Resourcing “the people side” remains a challenge
Between us we have made good use of the limited funding available, for the Maritime Skills Commission, and for the careers and diversity work coordinated by Maritime UK. Grateful as we are, however, we are conscious that this work has relied on a series of one-off grants, with no certainty about the future.
Though the MSA itself is paid for entirely by members’ subscriptions we think that the prospects for business finding hard cash to support a more substantial maritime skills body on the lines that other sectors like rail have, are very limited.
The Committee should note, however, the large amounts of time committed by employers, for example in the painstaking work needed to define, refine and keep up-to-date skills and apprenticeship standards. None of that contribution is quantified, but it is substantial, and given willingly.
The sector’s “People” bodies work well with each other
We were pleased that our Secretary was appointed as a Commissioner with the Maritime Skills Commission and that both he and our Chair are members of the Commission’s Chairs’ Group. Through that group all the various “people” bodies in the sector, including the Department for Transport, ensure that their work aligns, complements and supports each other. Arrangements may look complicated from the outside, but the coordination works and levels of cooperation and joint working are very high. The Maritime Skills Alliance has been successful in bringing, what can be very different parts of the sector together to ensure that our voice is a common one. This has helped to develop a positive working relationship with bodies such as the Institute for Apprenticeships and Technical Education, the Department for Transport, the Maritime Coastguard Agency and many other essential bodies.
We have developed a good working relationship with the Institute for Apprenticeships
The MSA has done a good deal of work in recent years to create new apprenticeship Standards with the Institute for Apprenticeships and Technical Education, an agency of the Department for Education.
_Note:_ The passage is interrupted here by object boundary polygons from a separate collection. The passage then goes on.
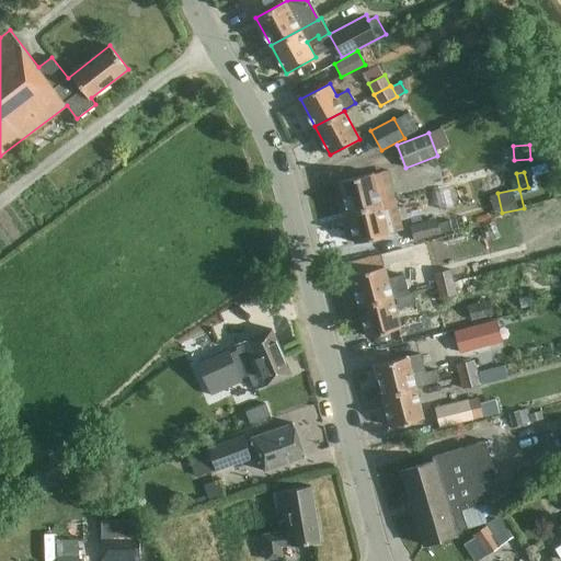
[(348,213),(381,204),(373,173),(341,182),(348,213)]
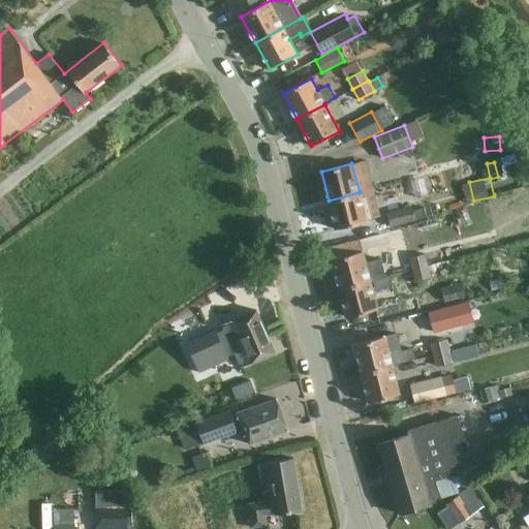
[(336,229),(367,221),(360,192),(329,200),(336,229)]
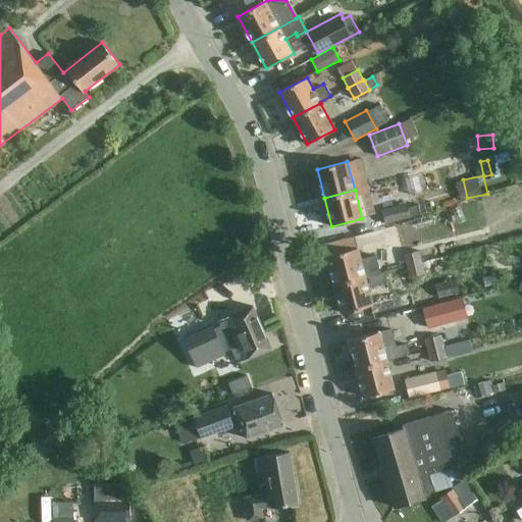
[(382,212),(385,224),(405,219),(402,207),(382,212)]
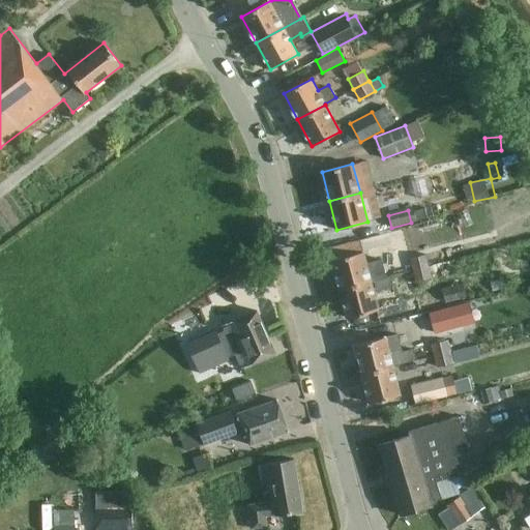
[(366,262),(363,252),(332,260),(340,289),(371,281),(386,277),(381,259),(366,262)]
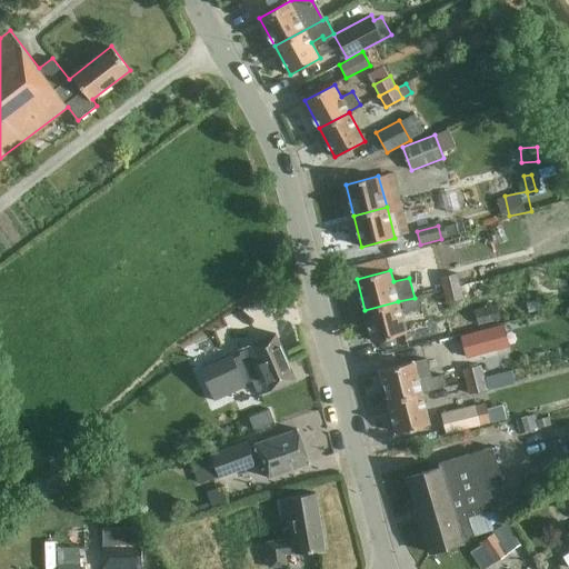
[(443,290),(460,286),(458,273),(440,278),(443,290)]
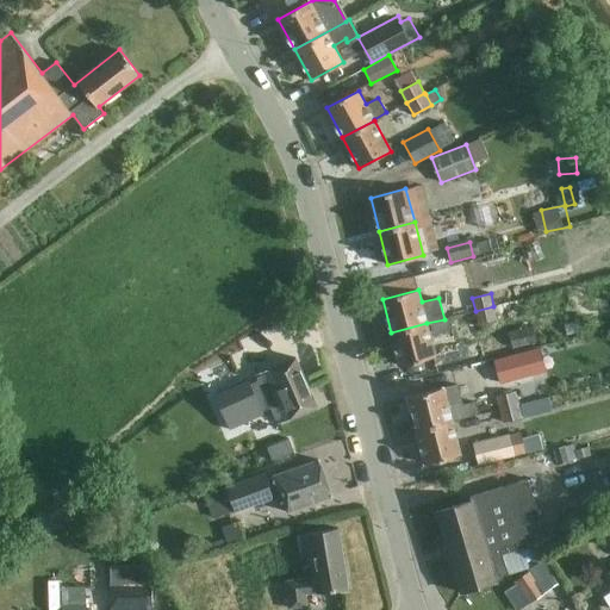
[(493,306),(475,311),(479,324),(497,319),(493,306)]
The Institute is a new body, and a new regulator, and it has taken a lot of effort on all sides to ensure that we have a workable relationship between the IfA’s requirements for assessing competence, and the existing requirements of the Maritime and Coastguard Agency. This is not work which lends itself to headlines, but the Institute for Apprenticeships has proven itself a strong partner, listening carefully to us when we said that we need something tailored to our circumstances – which is exactly what we said we needed in our evidence to this Committee in 2013. The IfA’s predecessors were not listening then, but they are now. They have used the maritime sector (alongside nursing) as a model in changing their approach to assessment in regulated sectors, and we commend them for their work.
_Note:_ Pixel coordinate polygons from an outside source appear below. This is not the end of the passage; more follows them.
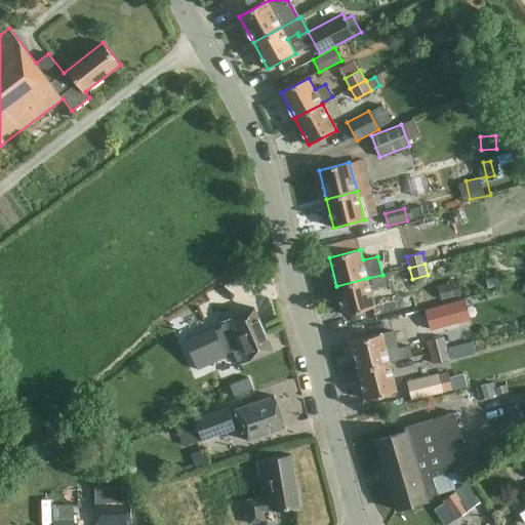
[(345,315),(374,307),(370,288),(367,278),(336,286),(345,315)]
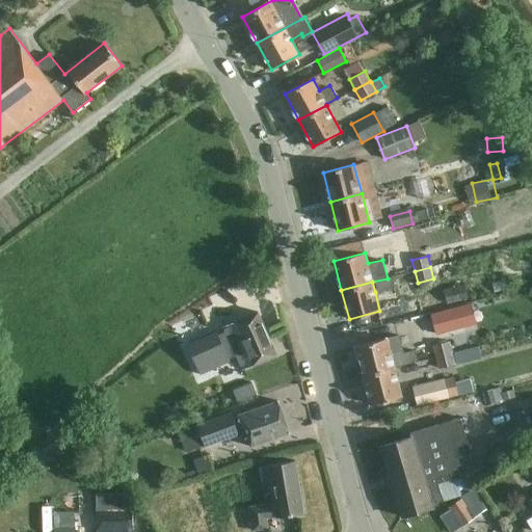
[(464,284),(444,289),(448,304),(469,298),(464,284)]
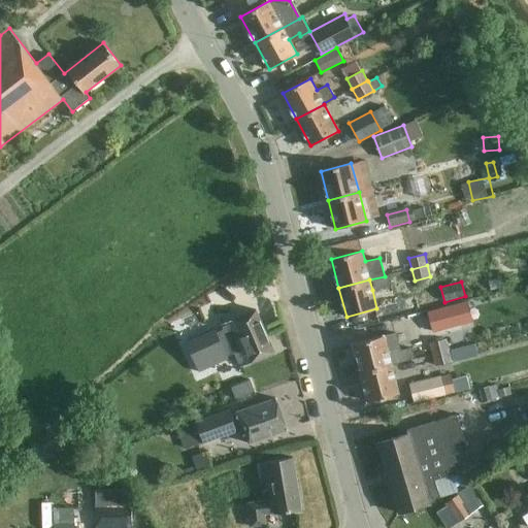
[(457,326),(452,305),(428,311),(432,332),(457,326)]
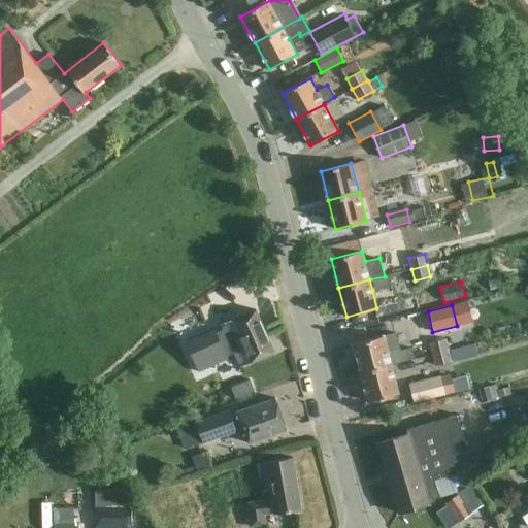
[(216,329),(186,341),(199,372),(222,362),(219,357),(234,351),(241,367),(275,352),(264,326),(256,309),(255,309),(255,310),(232,321),(231,321),(223,324),(227,332),(219,336),(216,329)]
We are wary, however, of the constant need to protect our qualifications
We have a constant challenge to protect the regulated qualifications we use from challenges to their existence (strictly, their funding). Whatever the merits of the Department for Education’s challenge to the range and nature of qualifications in other parts of the economy, those challenges do not fit at all well the relatively small volumes, and certainly niche nature, of maritime provision.
Winning widespread commitment to investing in people remains a challenge
The big challenge in skills is, as it has been for decades, how to get the “long tail” of companies to see the value of investing in their people. The best employers do it very well, and there are some exceptional examples in the maritime sector which would stand comparison with any in the economy. But the maritime sector, like all others, and especially other heavily-regulated sectors, has too many employers who rely on short-term palliatives rather than long-term investment.